Bigger WB loan, currency devaluation increase urban resilience project cost

Government projects tend to witness increases in implementation costs for a myriad of reasons, including changes in design and land prices and tendering delays.
However, one approved yesterday cited an instance of the cost rise inducer to be an increase in the loan amount and depreciation of the Bangladeshi taka against the US dollar.
The Urban Resilience Project of Bangladesh attempts to strengthen the capacity of government agencies to respond to emergency events and strengthen systems to reduce the vulnerability of future building construction to disasters in Dhaka and Sylhet.
Its cost rose 24.43 per cent to Tk 536.65 crore in a revised proposal from the original cost of Tk 429.90 crore.
Of it, World Bank will provide a loan of Tk 501.50 crore while the government will bear the remaining cost of Tk 35.15 crore.
The loan amount has increased to $59 million from $53 million alongside the currency exchange rate to Tk 85 per US dollar from Tk 77 when the project was first approved in 2015.
The Executive Committee of the National Economic Council (ECNEC) approved the project revision at a meeting virtually chaired by its chairperson, Prime Minister Sheikh Hasina, from her official Gono Bhaban residence.
Ministers, state ministers and high officials concerned joined from the NEC Conference room at Sher-e-Bangla Nagar in the city.

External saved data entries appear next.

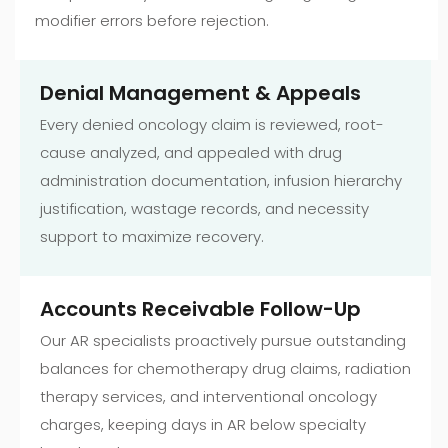
modifier errors before rejection.
Denial Management & Appeals
Every denied oncology claim is reviewed, root-
cause analyzed, and appealed with drug
administration documentation, infusion hierarchy
justification, wastage records, and necessity
support to maximize recovery.
Accounts Receivable Follow-Up
Our AR specialists proactively pursue outstanding
balances for chemotherapy drug claims, radiation
therapy services, and interventional oncology
charges, keeping days in AR below specialty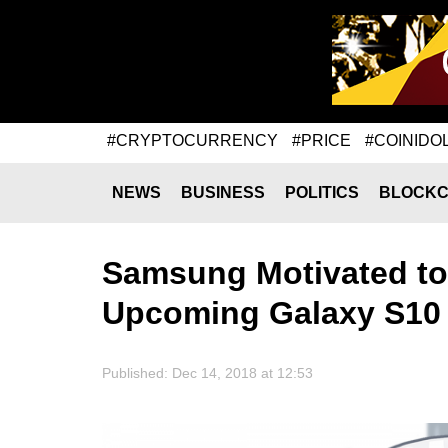
#CRYPTOCURRENCY
#PRICE
#COINIDO
NEWS
BUSINESS
POLITICS
BLOCKC
Samsung Motivated to 
Upcoming Galaxy S10
Published: Dec 14, 2018 at 12:53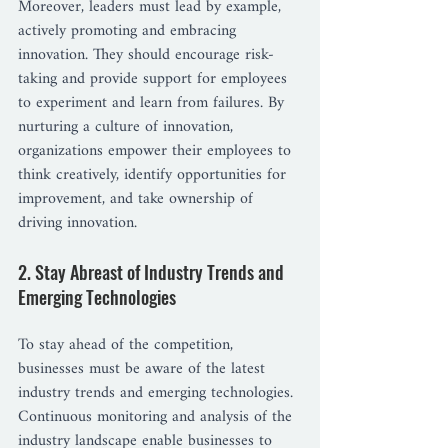
Moreover, leaders must lead by example, 
actively promoting and embracing 
innovation. They should encourage risk-
taking and provide support for employees 
to experiment and learn from failures. By 
nurturing a culture of innovation, 
organizations empower their employees to 
think creatively, identify opportunities for 
improvement, and take ownership of 
driving innovation.
2. Stay Abreast of Industry Trends and 
Emerging Technologies
To stay ahead of the competition, 
businesses must be aware of the latest 
industry trends and emerging technologies. 
Continuous monitoring and analysis of the 
industry landscape enable businesses to 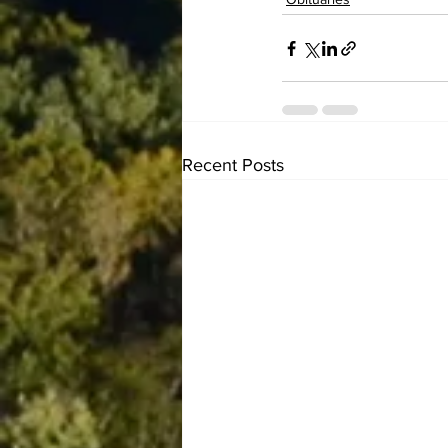
Recent Posts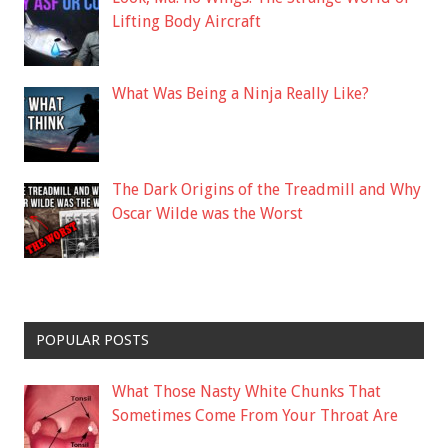
Lifting Body Aircraft
What Was Being a Ninja Really Like?
The Dark Origins of the Treadmill and Why
Oscar Wilde was the Worst
POPULAR POSTS
What Those Nasty White Chunks That
Sometimes Come From Your Throat Are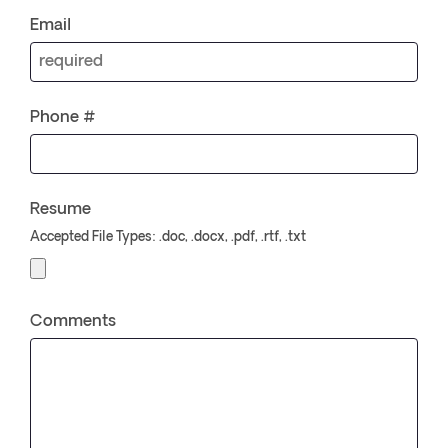
Email
Phone #
Resume
Accepted File Types: .doc, .docx, .pdf, .rtf, .txt
Comments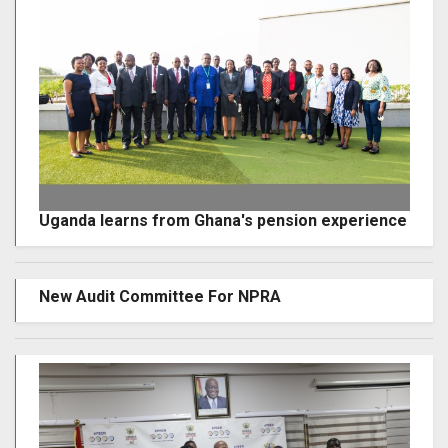
Uganda learns from Ghana's pension experience
New Audit Committee For NPRA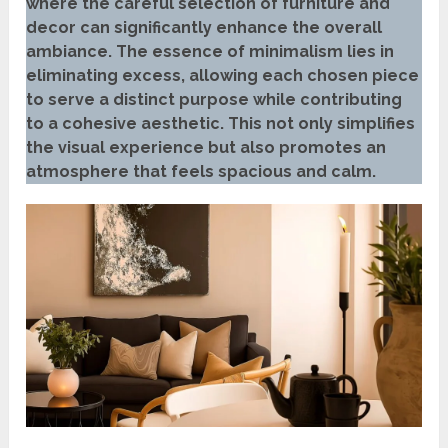
where the careful selection of furniture and
decor can significantly enhance the overall
ambiance. The essence of minimalism lies in
eliminating excess, allowing each chosen piece
to serve a distinct purpose while contributing
to a cohesive aesthetic. This not only simplifies
the visual experience but also promotes an
atmosphere that feels spacious and calm.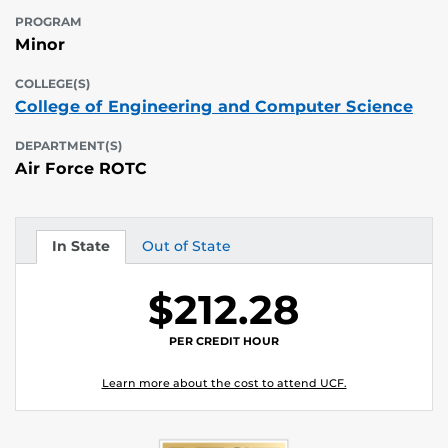
PROGRAM
Minor
COLLEGE(S)
College of Engineering and Computer Science
DEPARTMENT(S)
Air Force ROTC
In State
Out of State
Tuition
Tuition
$212.28
PER CREDIT HOUR
Learn more about the cost to attend UCF.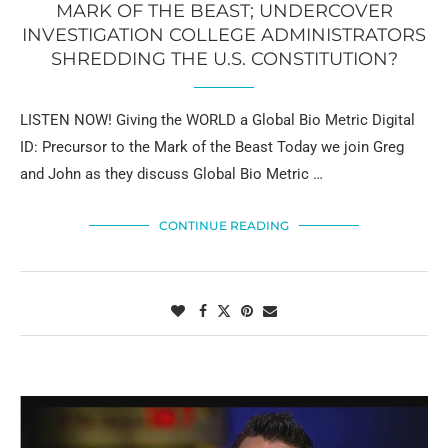
MARK OF THE BEAST; UNDERCOVER
INVESTIGATION COLLEGE ADMINISTRATORS
SHREDDING THE U.S. CONSTITUTION?
LISTEN NOW! Giving the WORLD a Global Bio Metric Digital
ID: Precursor to the Mark of the Beast Today we join Greg
and John as they discuss Global Bio Metric …
CONTINUE READING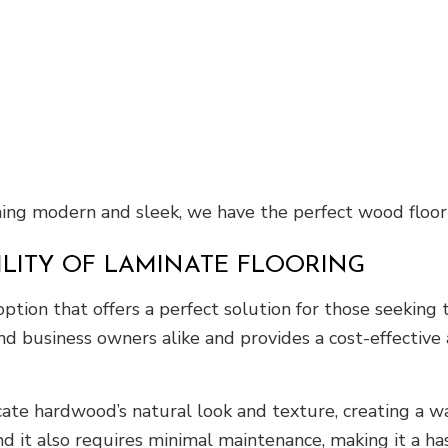
ing modern and sleek, we have the perfect wood floori
ILITY OF LAMINATE FLOORING
 option that offers a perfect solution for those seeki
d business owners alike and provides a cost-effective
cate hardwood’s natural look and texture, creating a w
 and it also requires minimal maintenance, making it a ha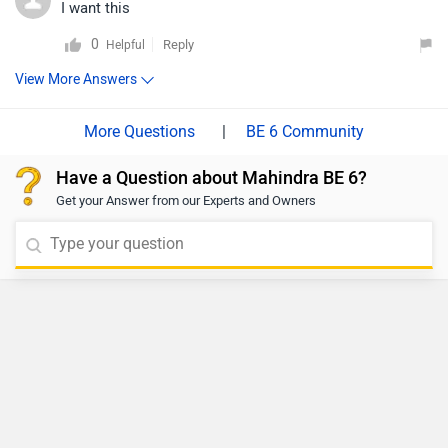
I want this
0
Reply
Helpful
View More Answers
|
BE 6 Community
Have a Question about Mahindra BE 6?
Get your Answer from our Experts and Owners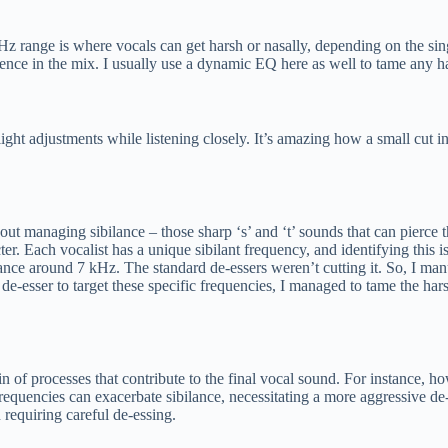
range is where vocals can get harsh or nasally, depending on the singer
sence in the mix. I usually use a dynamic EQ here as well to tame any h
ight adjustments while listening closely. It’s amazing how a small cut in
about managing sibilance – those sharp ‘s’ and ‘t’ sounds that can pierce
cter. Each vocalist has a unique sibilant frequency, and identifying this
ilance around 7 kHz. The standard de-essers weren’t cutting it. So, I m
e de-esser to target these specific frequencies, I managed to tame the har
hain of processes that contribute to the final vocal sound. For instance
 frequencies can exacerbate sibilance, necessitating a more aggressive d
n requiring careful de-essing.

The ECNEC endorsed one new project and revisions to three others.
Briefing reporters after the meeting, Planning Minister MA Mannan said Dhaka city was an area prone to earthquakes, focusing which a map would be prepared under the urban resilience project identifying risky zones.
This map will be the basis for the fire service and civil defense to conduct rescue activities during disasters such as earthquakes, he said.

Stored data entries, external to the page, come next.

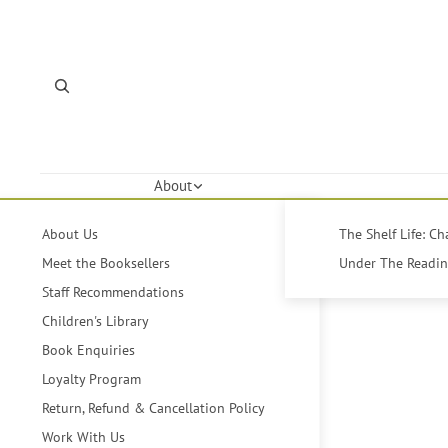
About
About Us
The Shelf Life: C
Meet the Booksellers
Under The Reading
Staff Recommendations
Children's Library
Book Enquiries
Loyalty Program
Return, Refund & Cancellation Policy
Work With Us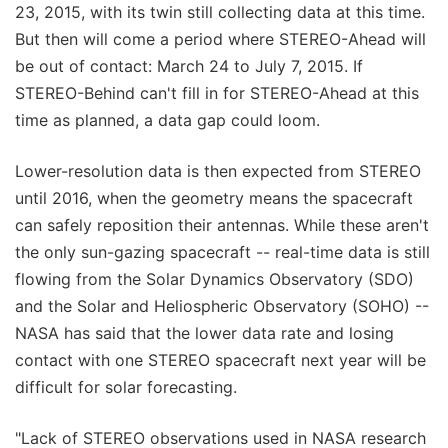
23, 2015, with its twin still collecting data at this time.
But then will come a period where STEREO-Ahead will
be out of contact: March 24 to July 7, 2015. If
STEREO-Behind can't fill in for STEREO-Ahead at this
time as planned, a data gap could loom.
Lower-resolution data is then expected from STEREO
until 2016, when the geometry means the spacecraft
can safely reposition their antennas. While these aren't
the only sun-gazing spacecraft -- real-time data is still
flowing from the Solar Dynamics Observatory (SDO)
and the Solar and Heliospheric Observatory (SOHO) --
NASA has said that the lower data rate and losing
contact with one STEREO spacecraft next year will be
difficult for solar forecasting.
"Lack of STEREO observations used in NASA research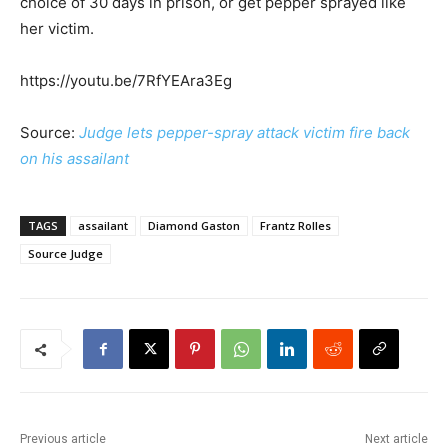
choice of 30 days in prison, or get pepper sprayed like
her victim.
https://youtu.be/7RfYEAra3Eg
Source:
Judge lets pepper-spray attack victim fire back
on his assailant
TAGS
assailant
Diamond Gaston
Frantz Rolles
Source Judge
Previous article
Next article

Rajdhani Unnayan Kartripakkha is implementing the project, scheduled to be completed by April 2022.
Of the projects witnessing revisions, one over the infrastructural development of Rajshahi University had its cost increased by Tk 147.12 crore to Tk 510 crore following re-estimations in expenditures for construction and designs.
The initial estimate was made in 2014 and the new one as per market prices of 2018. The project is scheduled to be completed by June 2022. The remaining project to have been revised was on widening the approach road and development of necessary infrastructures of Bangabandhu Sheikh Mujib Safari Park, Gazipur.
Its cost increased to Tk 239.04 crore from Tk 70.32 crore for a rise in land prices in the past two years as well as inclusion of additional expenses. The project is scheduled to be completed between January 2017 to December 2021.
The new project is on "conservation and development of local species of fish and snails" involving Tk 202.04 crore.
The Department of Fisheries will implement the project within June 2024 in 49 upazilas under 10 districts in the southwestern region of the country.